We rented motor bikes again for a day and headed further south to the massive reclining Buddha. We stopped at various villages along the way

We visited the enormous pagoda on the top of the hill dominating Mawlamyine and watched the sunset from there with a host of local tourists.

The next day we piled aboard a shared ute to visit the amazing Kaw Goon, then Ya-Tha-Byan caves. Thousands of stone buddhas with the most intricate & extensive carved rock faces..

They are ladders scaling the top of the rock to the pagoda.
Used only be the monks

8 - 12 March Mrauk U

We bussed from Mawlamyine to Yangon and merely overnighted before flying to Sittwe en route to the fabulous ancient kingdon of Mrauk U. As soon as we left the plane we noticed the difference in the people. Hassles. We are now in Rohingya country.

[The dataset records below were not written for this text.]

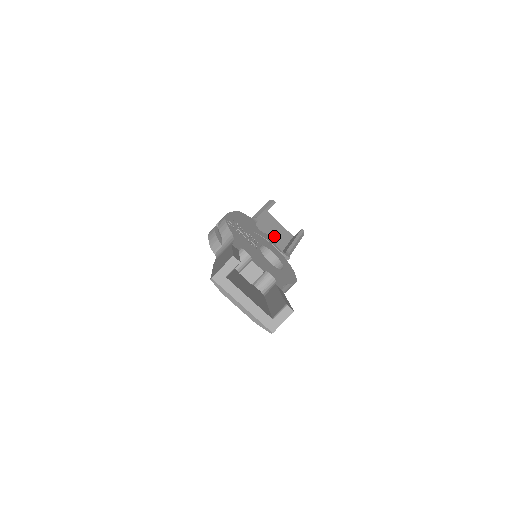
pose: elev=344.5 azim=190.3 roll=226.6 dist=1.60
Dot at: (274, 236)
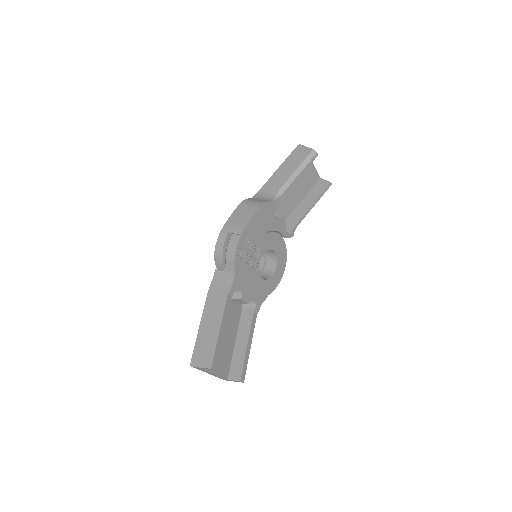
Dot at: (296, 189)
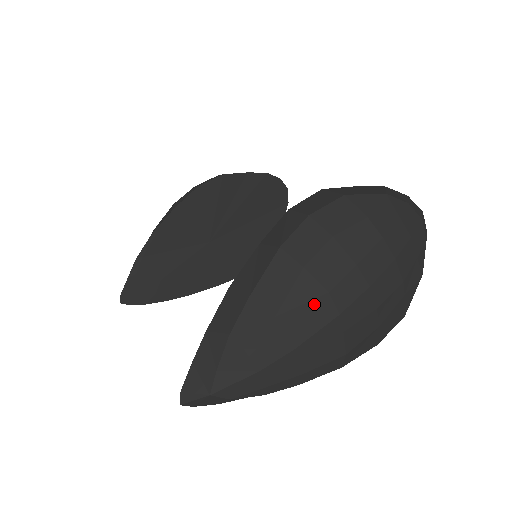
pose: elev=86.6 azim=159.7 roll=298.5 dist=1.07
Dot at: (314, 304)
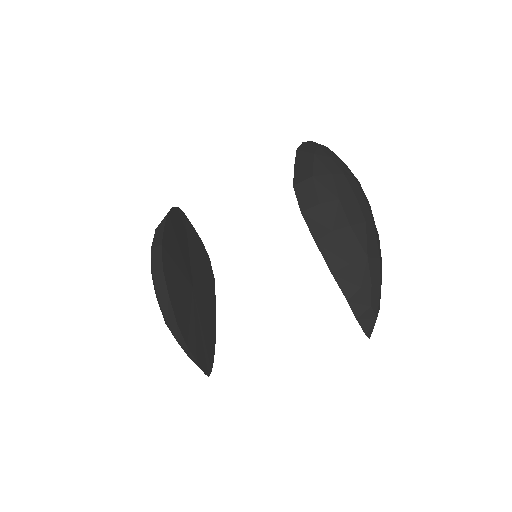
Dot at: (368, 233)
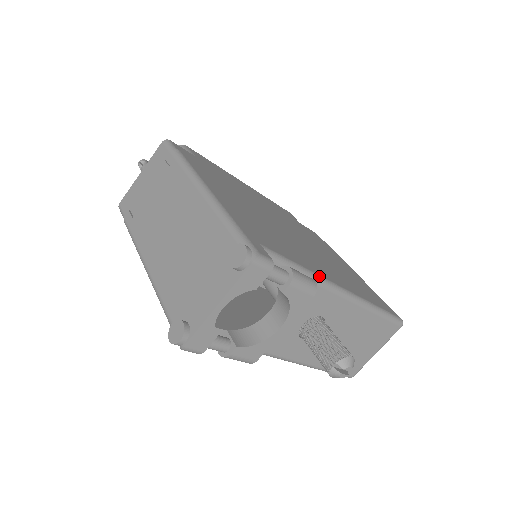
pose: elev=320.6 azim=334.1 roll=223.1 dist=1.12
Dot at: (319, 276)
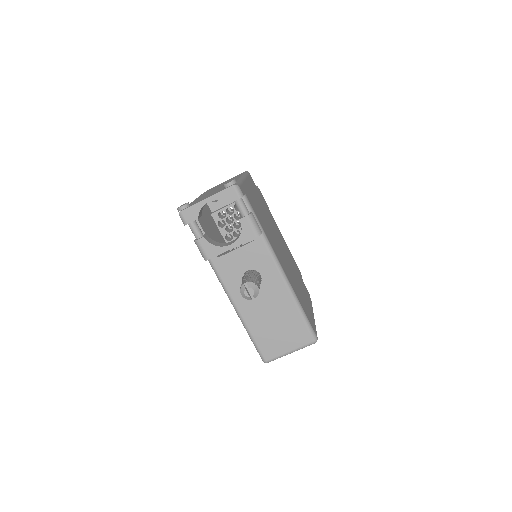
Dot at: (270, 243)
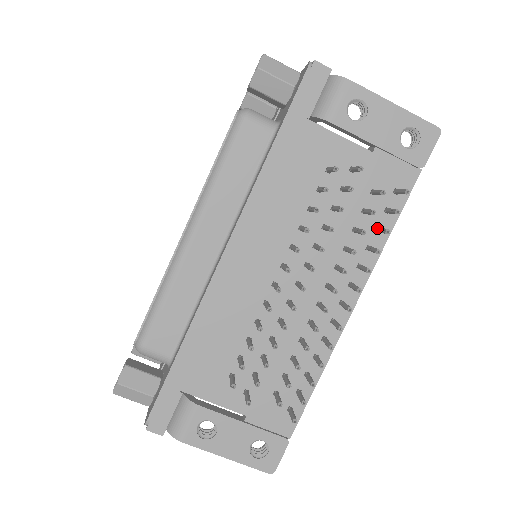
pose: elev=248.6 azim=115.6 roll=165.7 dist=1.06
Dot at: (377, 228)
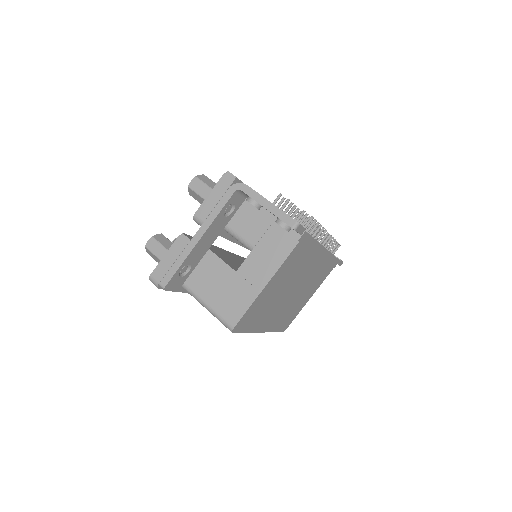
Dot at: (329, 249)
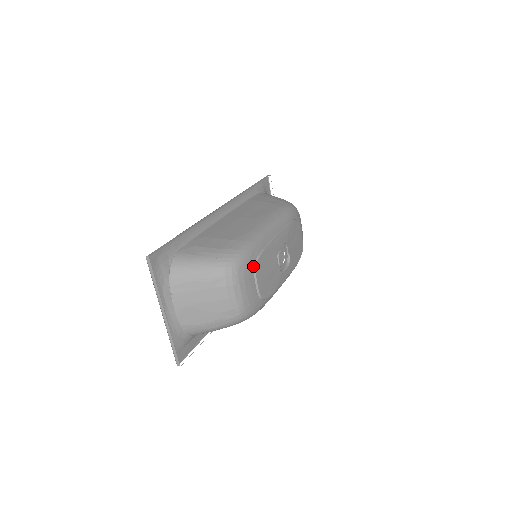
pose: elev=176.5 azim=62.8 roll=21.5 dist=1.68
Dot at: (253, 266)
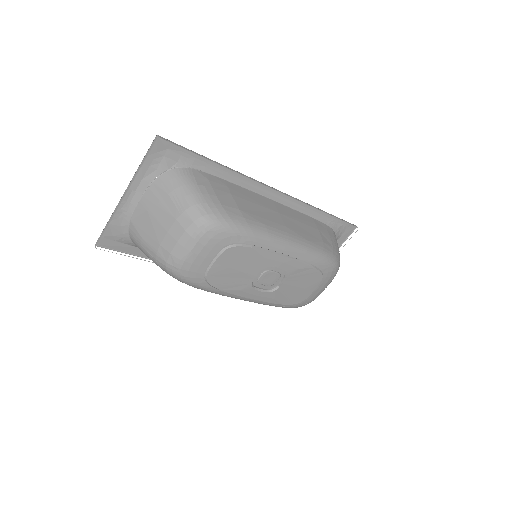
Dot at: (227, 246)
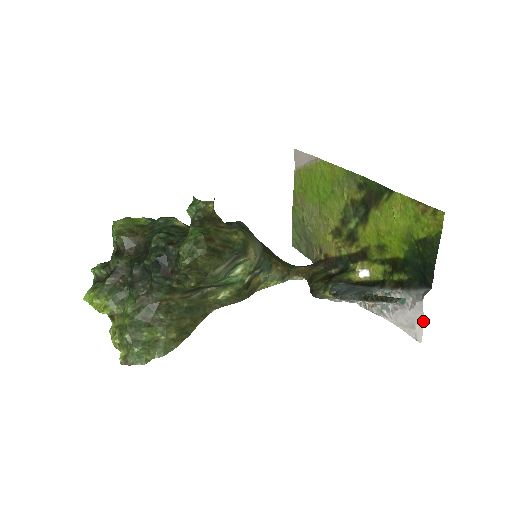
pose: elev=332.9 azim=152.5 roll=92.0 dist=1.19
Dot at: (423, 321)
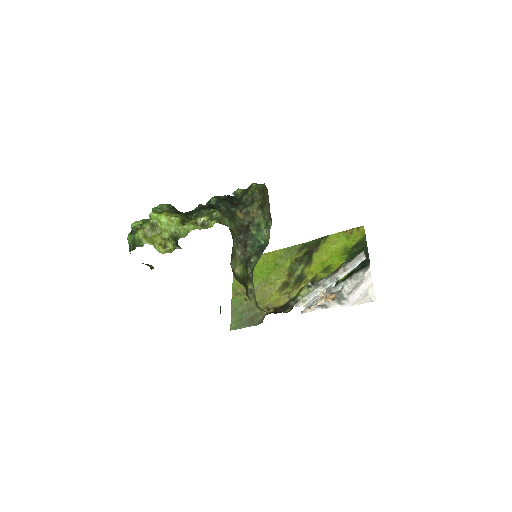
Dot at: (372, 285)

Before leaving the airport we, along with other travellers on the plane, negotiated a boat trip up the river to the ancient site for the next day. We were told it was a fast boat taking 4 hours so arriving well before sunset.Interesting boat trip the next day but endless - it was a slow boat which took about 16 hours meaning we arrived way after sunset.

This opened us up to scam number 2. We were told on arrival at the jetty by all the taxi drivers that our pre-booked guesthouse was overbooked so had no vacancies for any of the passengers. Instead we were taken to a much more expensive place. Next day we found out the lie & moved to our much nicer & cheaper guesthouse. Not a good start & so unexpected in Myanmar.

Negotiating the boat trip at the airport Sittwe. Not many cars Dodgy gangplank. Our boat is the 3rd over The 'lounge' on our boat

Once we'd forgiven the locals for their deception, Mrauk U charmed us. It is a pretty version of Bagan though the temples & pagodas are neither as grand nor prolific. Virtually no tourists.

There is so much to see here - pretty hot though.

After 2 marvelllous days imitating Indiana Jones we took a boat further up river in Chin State to a tiny village famous for its ladies. They tattoo their faces at puberty to improve their marital attractiveness.

13 - 15 March Return to Sydney

We overnighted once again in unfriendly Sittwe before a long series of connecting flights home: Sittwe-Yangon-Bangkok-Phuket-Sydney.